It seems like most Monday nights in recent weeks, I’ve been writing my posts on my phone while sitting at Denny’s right around midnight.
I don’t usually have anything in mind to write, but I just let my fingers start typing and they tell whatever story my subconscious has decided is appropriate.
Tomorrow, I get the chance to appear at the Orlando Improv again, as a part of a Pro-Am showcase. Each time I can get a real audience to listen to my material, I improve, and that possibility that maybe, just maybe, I can make this into a career – well, it becomes one step closer to reality.
I hear a lot about comics being unhappy people with dark pasts. The more time I spend with the Orlando comics, the less I see that. In my opinion, it really is like a giant family. There are no secrets, everyone busts everyone’s balls, and you have to gain respect – nobody is entitled to it.

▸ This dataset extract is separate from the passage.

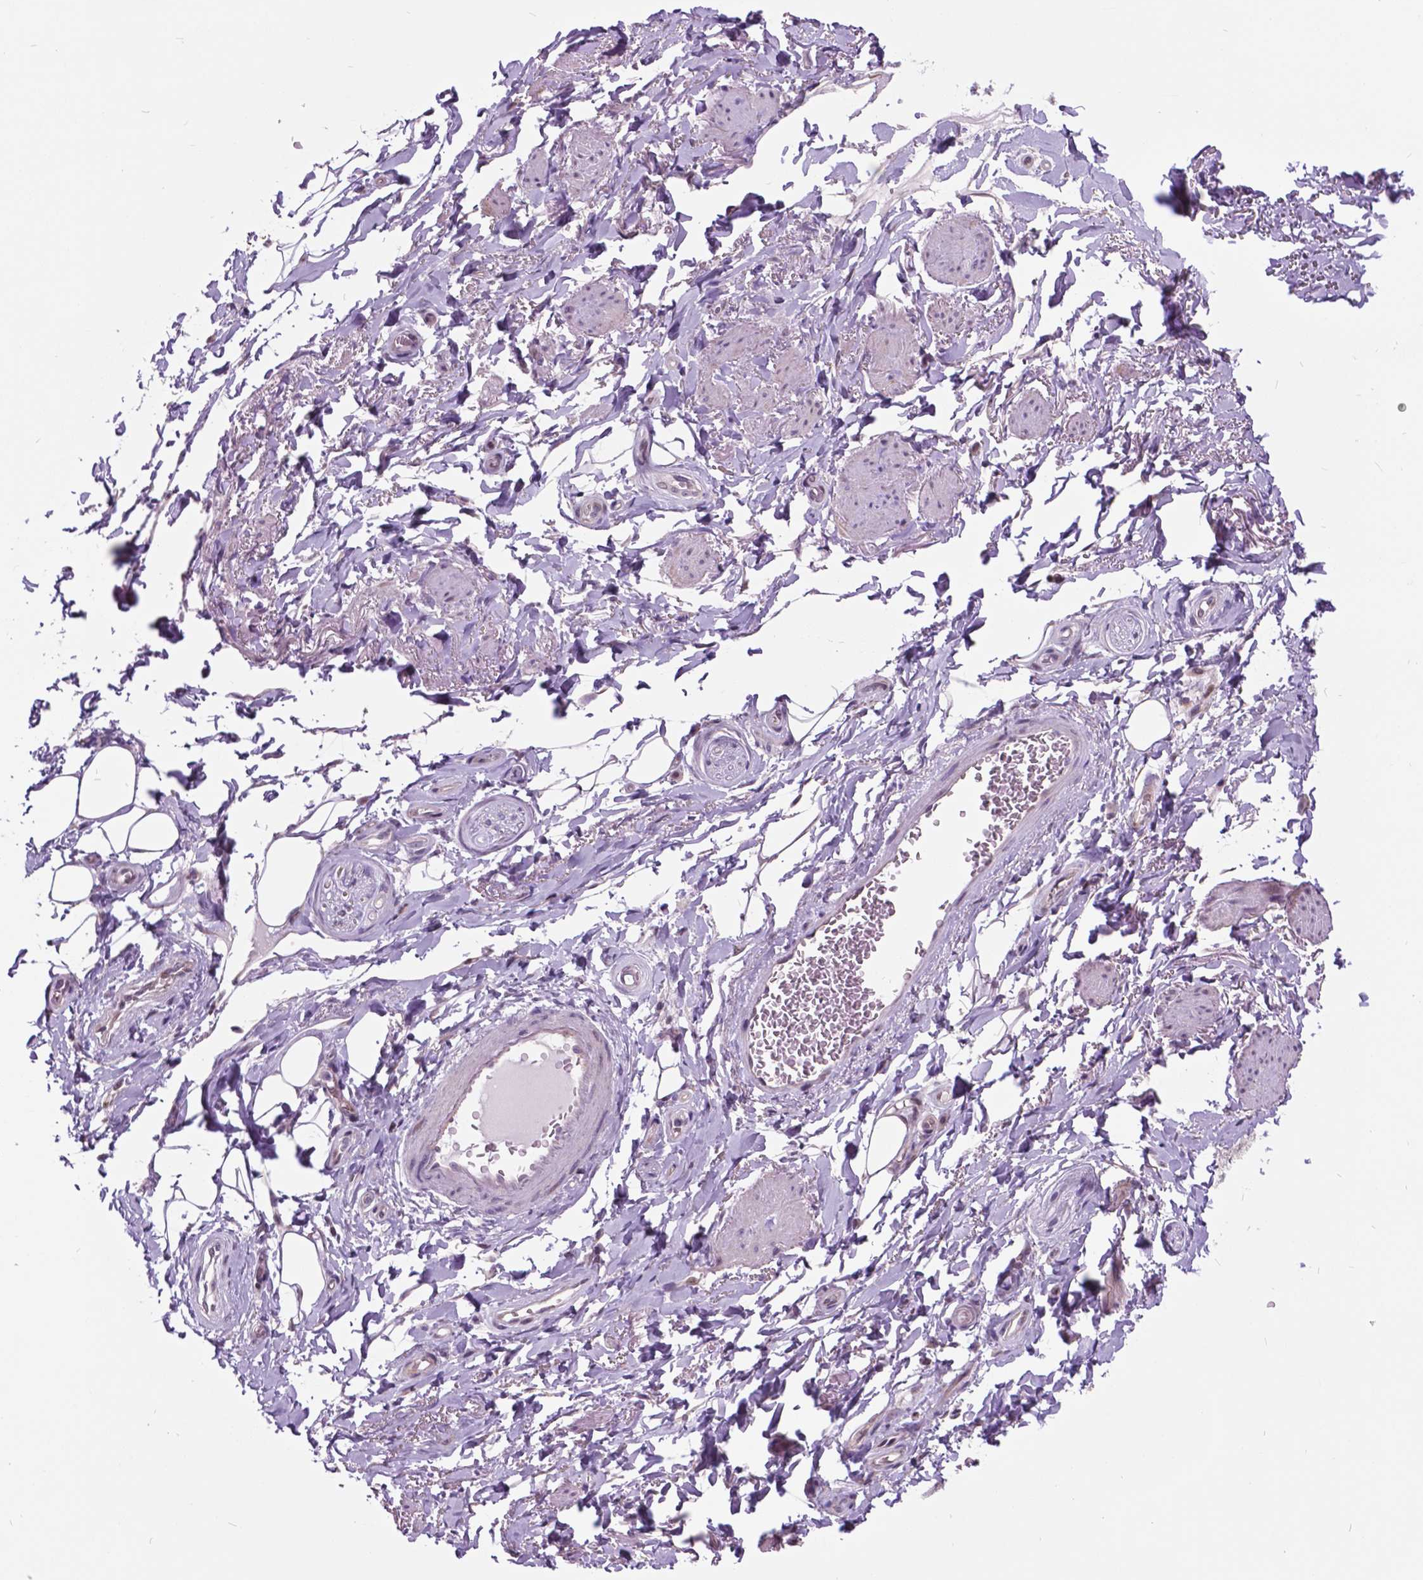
{"staining": {"intensity": "negative", "quantity": "none", "location": "none"}, "tissue": "adipose tissue", "cell_type": "Adipocytes", "image_type": "normal", "snomed": [{"axis": "morphology", "description": "Normal tissue, NOS"}, {"axis": "topography", "description": "Anal"}, {"axis": "topography", "description": "Peripheral nerve tissue"}], "caption": "Adipocytes show no significant expression in unremarkable adipose tissue. Nuclei are stained in blue.", "gene": "DPF3", "patient": {"sex": "male", "age": 53}}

I don’t know if I could do this if I thought it required a dark past and an even darker future. Sure, I’ve had some heartbreak and pain in my life, but it pales compared to the lives of many. My comedy comes primarily from a place of love for the art, not from a gaping hole in my soul that I can only patch with cynicism and sarcasm.

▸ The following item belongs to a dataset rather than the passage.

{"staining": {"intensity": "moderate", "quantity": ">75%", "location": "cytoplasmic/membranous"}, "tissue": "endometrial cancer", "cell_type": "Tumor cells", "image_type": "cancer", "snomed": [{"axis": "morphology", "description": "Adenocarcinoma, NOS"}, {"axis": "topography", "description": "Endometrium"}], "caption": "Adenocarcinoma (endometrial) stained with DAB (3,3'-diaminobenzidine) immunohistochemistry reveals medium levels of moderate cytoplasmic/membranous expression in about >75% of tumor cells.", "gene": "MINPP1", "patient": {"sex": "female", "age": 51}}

Eventually, I will leave this area. If I’m going to truly make this into my life, I will need to pursue it in a place like New York or LA, where the increased rewards are commensurate with the heightened risk and competition. And maybe, that environment is fueled by bitterness and darkness, but for now I’ll enjoy the benefits of the positive and supportive environment that the Orlando comedy scene has been thus far.
And if it all fails miserably, I can always take the Bar and practice law. Or work at McDonald’s. I’d make a kick-ass fry cook.